## Отрывок для чтения
╭──

Симптомы наметившегося перехода кемалистов в лагерь Антанты вынуждают большевиков несколько сбалансировать свою позицию уже в процессе подготовки Московского, а затем Карсского договоров. «По договору с турками, уже подписанному, Батум отходит Грузии… Постарайся сильным ударом изгнать турок из Батума, а потом объявить это недоразумением. Инициативу должно взять на себя командование; грузинское правительство должно молчать, остаться в тени…» (из телеграммы И. Сталина Г. Орджоникидзе, 19 марта 1921 г.) Несмотря на то, что за Арменией удается отстоять Александропольский округ, откуда турки эвакуироваться не хотели, в целом «новая граница закавказских республик создает крайне благоприятную стратегическую обстановку для вторжения турок в пределы Закавказья в ущерб обороне Закавказья и его жизненных центров. Оборона Закавказья должна поэтому свестись к обороне подступов к Тифлису и Баку, что вынудит очищение Эриванского и Александропольского уездов и означает для армянского трудового народа новое истребление остатков его…» (докладная записка А. Бекзадяна в Москву, 1921 г.) В статье Джамиля Гасанлы выборочно излагаются фрагменты заявления наркома иностранных дел Советской Армении А. Бекзадяна, развернуто, справедливо и обоснованно указывающего на ущербность положений Московского договора 16 марта 1921 года для интересов представляемой им республики, подчеркивая, что «Нарушение суверенных прав Советской Республики Армении не может быть оправдано указанием на интересы дела революции на Востоке… русская делегация не только считалась с фактом сюзеренных прав Грузии и суверенных прав Азербайджана на ту или другую территорию, но и брала их под свое покровительство и умеряла не в меру разыгравшихся кемалистов…» Что же касается Армении, то этого вовсе не наблюдалось: «...при переговорах с турками русская делегация пренебрегла принципом самоопределения народов, столь торжественно провозглашенным во всех актах и нотах РСФСР, имеющих первостепенное государственное и международное значение» (заявление главы делегации Советской Армении на Московской конференции А. Бекзадяна, 15 апреля 1921 г.)

╰──

## Задания
**1)** Перепишите все строки листинга без изменений, не включая в ответ изображения.
**2)** Допишите продолжение отрывка о Московском договоре 1921 года, начиная сразу после его последнего предложения.
Отрывок и листинг не связаны друг с другом.

## Извлечённый листинг

╭──

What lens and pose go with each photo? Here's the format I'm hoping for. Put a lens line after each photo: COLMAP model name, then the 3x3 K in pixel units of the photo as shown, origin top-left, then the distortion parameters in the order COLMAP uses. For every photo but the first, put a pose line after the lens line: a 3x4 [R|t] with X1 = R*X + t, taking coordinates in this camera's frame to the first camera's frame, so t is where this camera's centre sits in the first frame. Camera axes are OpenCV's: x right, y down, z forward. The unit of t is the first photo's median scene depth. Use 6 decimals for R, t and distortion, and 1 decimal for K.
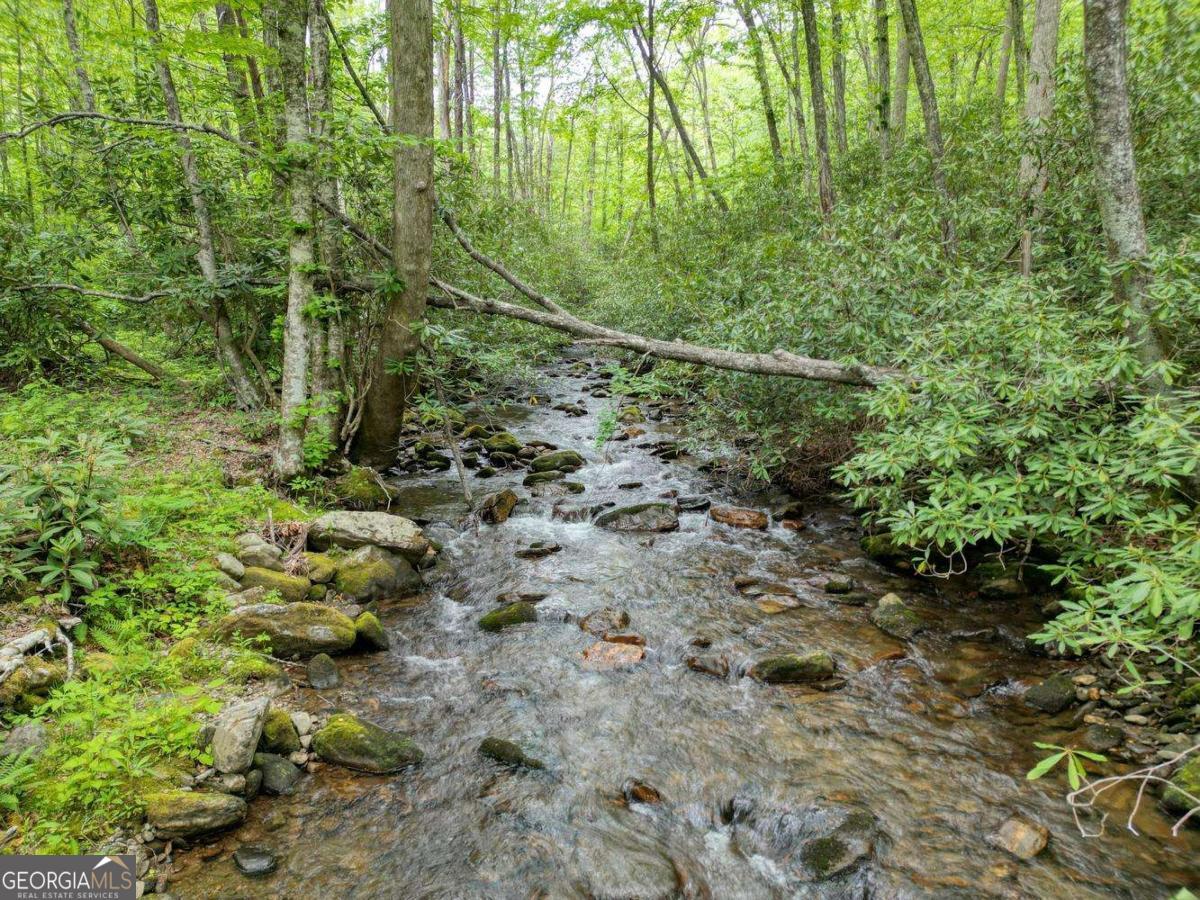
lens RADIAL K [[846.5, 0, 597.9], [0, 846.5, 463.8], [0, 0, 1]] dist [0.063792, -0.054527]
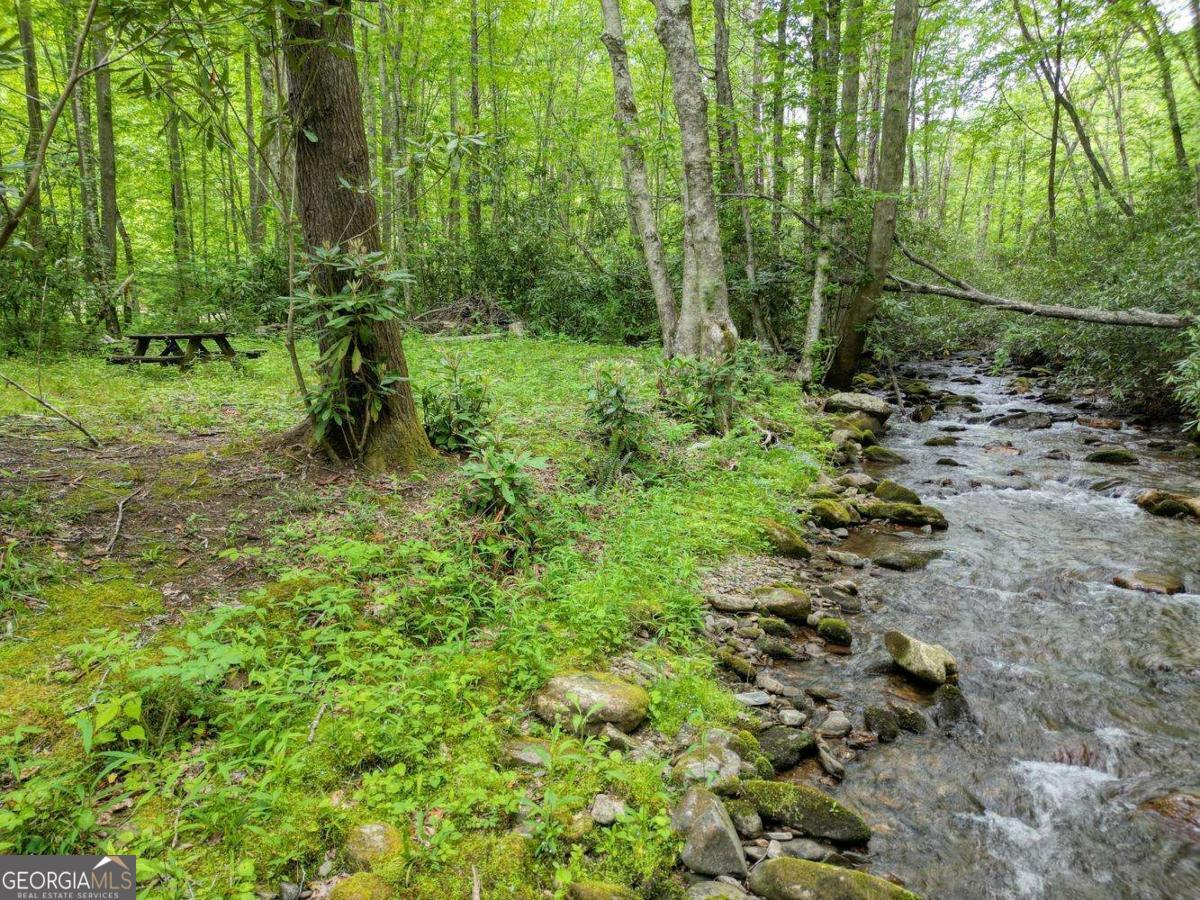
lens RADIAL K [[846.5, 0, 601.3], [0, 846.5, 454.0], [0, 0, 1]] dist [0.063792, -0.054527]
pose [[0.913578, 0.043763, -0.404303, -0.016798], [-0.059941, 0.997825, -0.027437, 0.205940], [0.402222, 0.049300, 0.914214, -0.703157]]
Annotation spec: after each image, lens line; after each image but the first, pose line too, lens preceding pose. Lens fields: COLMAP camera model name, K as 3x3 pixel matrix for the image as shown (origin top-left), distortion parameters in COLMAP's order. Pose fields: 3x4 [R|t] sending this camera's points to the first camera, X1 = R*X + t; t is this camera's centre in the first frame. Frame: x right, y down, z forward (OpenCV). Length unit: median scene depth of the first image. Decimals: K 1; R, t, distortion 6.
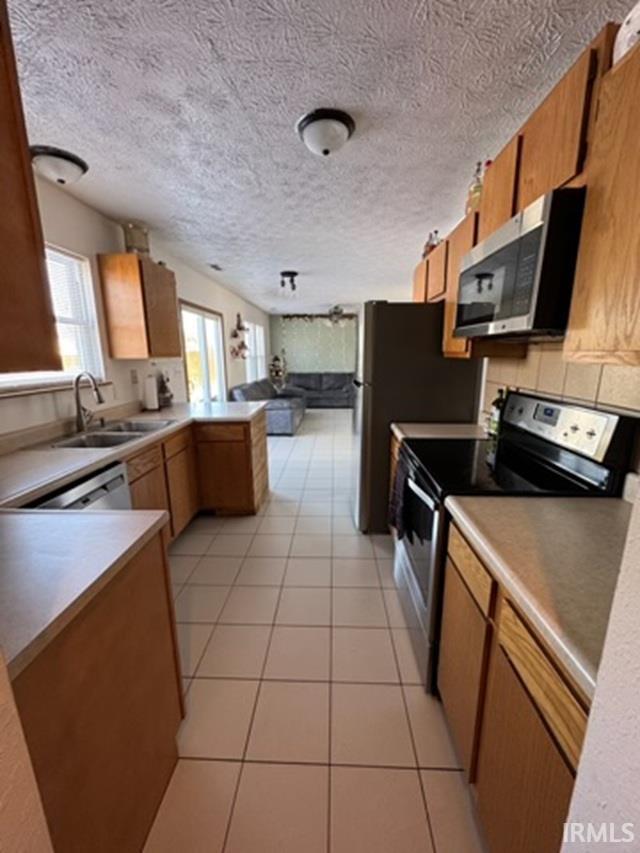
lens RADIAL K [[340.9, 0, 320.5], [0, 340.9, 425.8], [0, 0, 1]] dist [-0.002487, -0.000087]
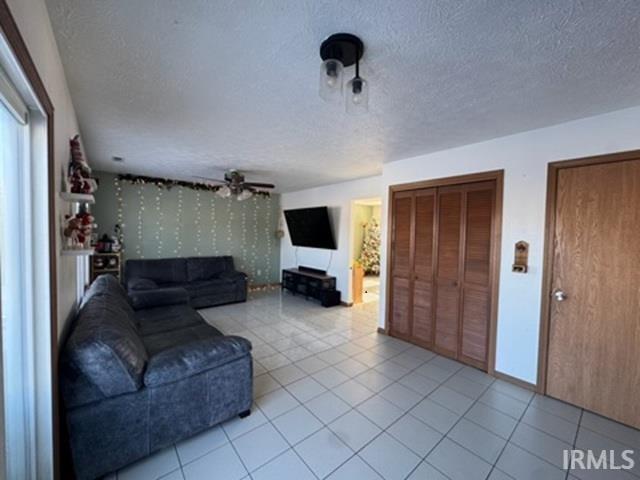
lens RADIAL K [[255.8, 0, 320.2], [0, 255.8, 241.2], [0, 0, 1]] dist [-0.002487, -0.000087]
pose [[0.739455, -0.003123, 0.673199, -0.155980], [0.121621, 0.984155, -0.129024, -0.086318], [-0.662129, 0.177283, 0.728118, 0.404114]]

╰──

## Ответы к заданиям
**1)**
What lens and pose go with each photo? Here's the format I'm hoping for. Put a lens line after each photo: COLMAP model name, then the 3x3 K in pixel units of the photo as shown, origin top-left, then the distortion parameters in the order COLMAP uses. For every photo but the first, put a pose line after the lens line: a 3x4 [R|t] with X1 = R*X + t, taking coordinates in this camera's frame to the first camera's frame, so t is where this camera's centre sits in the first frame. Camera axes are OpenCV's: x right, y down, z forward. The unit of t is the first photo's median scene depth. Use 6 decimals for R, t and distortion, and 1 decimal for K.
lens RADIAL K [[846.5, 0, 597.9], [0, 846.5, 463.8], [0, 0, 1]] dist [0.063792, -0.054527]
lens RADIAL K [[846.5, 0, 601.3], [0, 846.5, 454.0], [0, 0, 1]] dist [0.063792, -0.054527]
pose [[0.913578, 0.043763, -0.404303, -0.016798], [-0.059941, 0.997825, -0.027437, 0.205940], [0.402222, 0.049300, 0.914214, -0.703157]]
Annotation spec: after each image, lens line; after each image but the first, pose line too, lens preceding pose. Lens fields: COLMAP camera model name, K as 3x3 pixel matrix for the image as shown (origin top-left), distortion parameters in COLMAP's order. Pose fields: 3x4 [R|t] sending this camera's points to the first camera, X1 = R*X + t; t is this camera's centre in the first frame. Frame: x right, y down, z forward (OpenCV). Length unit: median scene depth of the first image. Decimals: K 1; R, t, distortion 6.
lens RADIAL K [[340.9, 0, 320.5], [0, 340.9, 425.8], [0, 0, 1]] dist [-0.002487, -0.000087]
lens RADIAL K [[255.8, 0, 320.2], [0, 255.8, 241.2], [0, 0, 1]] dist [-0.002487, -0.000087]
pose [[0.739455, -0.003123, 0.673199, -0.155980], [0.121621, 0.984155, -0.129024, -0.086318], [-0.662129, 0.177283, 0.728118, 0.404114]]

**2)**
«А что, собственно, ожидали армяне от Советской России? Того, что она ринется в ненужную для нее войну с Турцией и будет завоевывать для них Карс, Ван, Эрзерум и другие территории?.. Или того, что Москва и Ангора отдадут Армении населенный преимущественно азербайджанцами Нахичевань?..» – вопрошает «Яна Вернер». Исследование или хотя бы упоминание причин – а почему, собственно, сложилась подобная ситуация – остается за рамками ее трогательного пафоса. Ей важно лишний раз подчеркнуть «безальтернативность» авантюристического (несмотря на отдельные нюансы и последующее частичное отрезвление) в целом курса большевиков (включая многих армянских) в 1920 – 1921 гг. Разумеется, история не терпит сослагательного наклонения, и события, наступившие уже совсем скоро, показали истинное отношение кемалистов к недавним якобы «союзникам». Уже в ходе Лозаннской конференции 1923 года «новая Турция» отказалась от большинства своих обязательств по Карсскому договору. Дальнейшие события показывали, что и статьи о торговле тоже остались на бумаге. Очень скоро Турция вернулась к своей традиционной политике по отношению к России. На долгие десятилетия две страны вновь оказались по разные стороны баррикад – как во время Второй мировой войны, так и в период противостояния между блоками НАТО и Варшавского договора.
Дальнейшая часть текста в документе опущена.